Jonathan Kay, National Post · Friday, Jul. 16, 2010
Have you heard about the “growing number” of eminent scientists who reject the theory that man-made greenhouse gases are increasing the Earth’s temperature? It’s one of those factoids that, for years, has been casually dropped into the opening paragraphs of conservative manifestos against climate change treaties and legislation. A website maintained by the office of a U.S. Senator has for years instructed us that a “growing number of scientists” are becoming climate-change “skeptics.” This year, the chairman of the Australian Broadcasting Corporation gave a speech praising the “growing number of distinguished scientists [who are] challenging the conventional wisdom with alternative theories and peer reviewed research.” In this newspaper, a columnist recently described the “growing skepticism about the theory of man-made climate change.” Surely, the conventional wisdom is on the cusp of being overthrown entirely: Another colleague proclaimed that we are approaching “the church of global warming’s Galileo moment.”

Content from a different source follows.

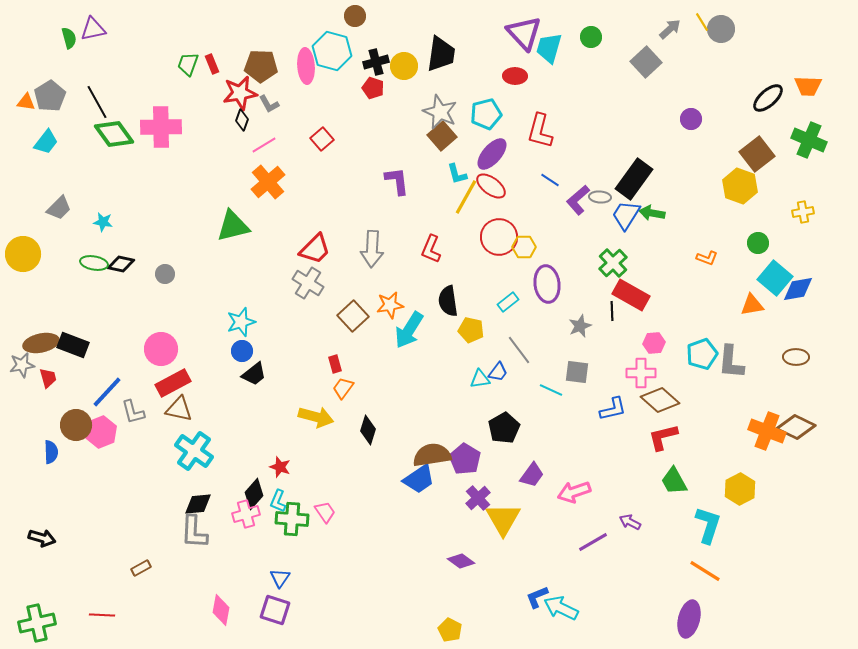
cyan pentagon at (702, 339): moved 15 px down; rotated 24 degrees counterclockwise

Fine-sounding rhetoric — but all of it nonsense. In a new article published in the Proceedings of the Natural Academy of Sciences, a group of scholars from Stanford University, the University of Toronto and elsewhere provide a statistical breakdown of the opinions of the world’s most prominent climate experts. Their conclusion: The group that is skeptical of the evidence of man-made global warming “comprises only 2% of the top 50 climate researchers as ranked by expertise (number of climate publications), 3% of researchers in the top 100, and 2.5% of the top 200, excluding researchers present in both groups … This result closely agrees with expert surveys, indicating that [about] 97% of self-identified actively publishing climate scientists agree with the tenets of [man-made global warming].”

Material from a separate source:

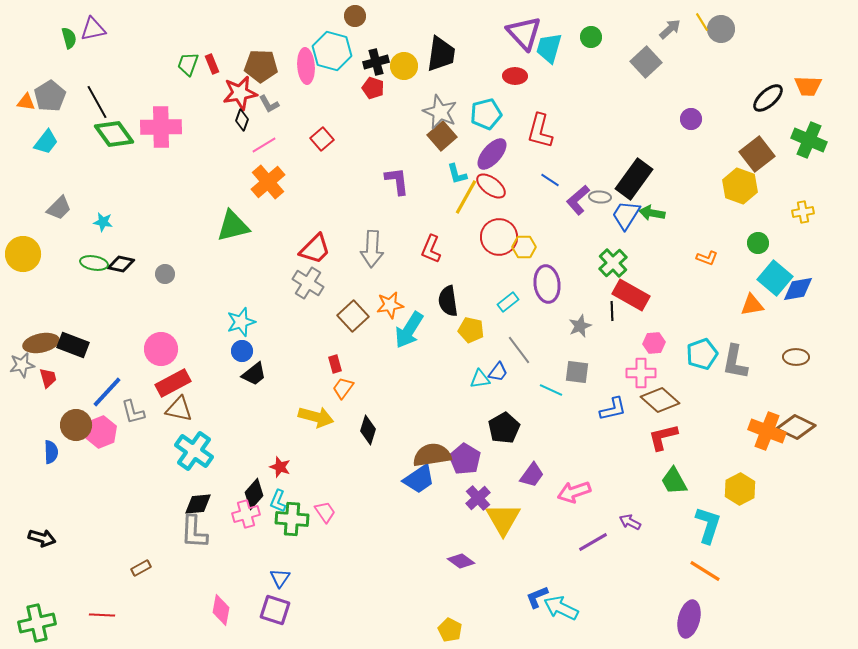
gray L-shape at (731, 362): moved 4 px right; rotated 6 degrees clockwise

How has this tiny 2%-3% sliver of fringe opinion been reinvented as a perpetually “growing” share of the scientific community? Most climate-change deniers (or “skeptics,” or whatever term one prefers) tend to inhabit militantly right-wing blogs and other Internet echo chambers populated entirely by other deniers. In these electronic enclaves — where a smattering of citations to legitimate scientific authorities typically is larded up with heaps of add-on commentary from pundits, economists and YouTube jesters who haven’t any formal training in climate sciences — it becomes easy to swallow the fallacy that the whole world, including the respected scientific community, is jumping on the denier bandwagon.